The Fury of a Patient Man (2016)

Rating: C

Dir: Raúl Arévalo
Star: Antonio de la Torre, Luis Callejo, Ruth Díaz, Raúl Jiménez
a.k.a. Tarde para la ira

The original Spanish title translates as “Late for rage”, and feels rather more prosaic than the flowery English one, quoting a poem by John Dryden. Both are accurate enough; this is a film where you, as the viewer, will have to show a fair bit of patience. If you just told me the plot, I might have guessed it came from South Korea, for this is the kind of movie, depicting long-delayed personal revenge, which seems right up the alley of directors like Park Chan-wook. In this case, the revenger (if that’s a word) is Jose (de la Torre), whose girlfriend was killed and father left in a coma, following a brutal robbery.

More than eight years later, he’s ready to put his plan into motion. Only one of the four thieves was ever caught: the getaway driver, Curro (Callejo), who is just about to get out of jail. Jose has been positioning himself as a regular at the cafe owned and run by the criminal’s family, but matters are complicated by his feeling for Curro’s wife, Ana (Diaz). Jose’s plan involves first getting her and her child out of harm’s way. He can then use her as leverage against Curro, making him track down the remaining members of the gang, in order to make them pay. It doesn’t hurt that Curro feels no particular loyalty to his criminal pals, feeling they abandoned him in jail.

Little of this is clear at the start, and while a tad spoilerish, the above is a useful primer, giving you a better insight into the first half-hour than the makers are willing to provide.
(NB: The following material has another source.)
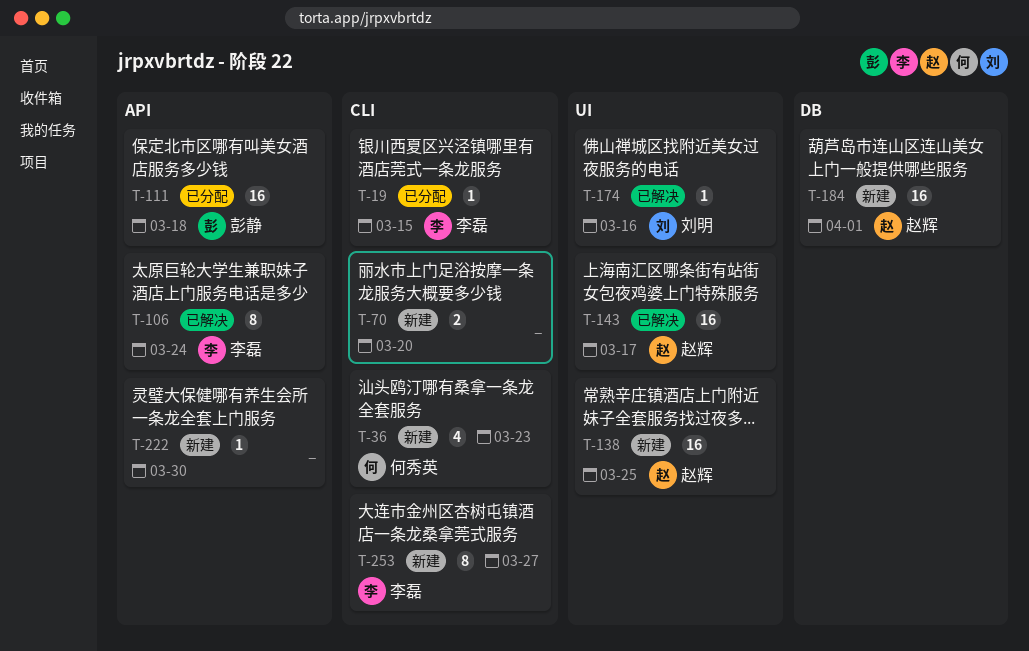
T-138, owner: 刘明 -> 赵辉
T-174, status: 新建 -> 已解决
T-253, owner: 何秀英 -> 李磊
I think it’s entirely deliberate, as if they were saying, “Look, Jose waited eight years to get his revenge. You can wait thirty minutes.” However, cinematic conventions tend to be there for the reason that they work, and you go against them at your peril. After an attention-grabbing opening sequence, with an unbroken shot of the failed getaway, this drops back into a holding pattern. It’s some time before any connection is established between Jose and the crime; if your attention had drifted elsewhere, I wouldn’t particularly blame you.

Once the revenge gets under way, things become more conventional and, I’d argue, more effective. Though even here, there’s a wilful disregard present, in a lack of escalation. You could make a case the film reaches its peak with the first instance of revenge, rather than working to a climax. There’s a relentless, building tension as Jose sits there, silently, listening to one of the perpetrators (literally!) squeaking away, before exploding into violence. In contrast, the final act unfolds entirely off-screen, denying the audience any catharsis. Is Jose now complete? Or does the old saw about digging two graves hold true? We never find out. Again, this is likely the point. Yet while a brave decision, I’d rather have something more concerned with engagement instead of alienation.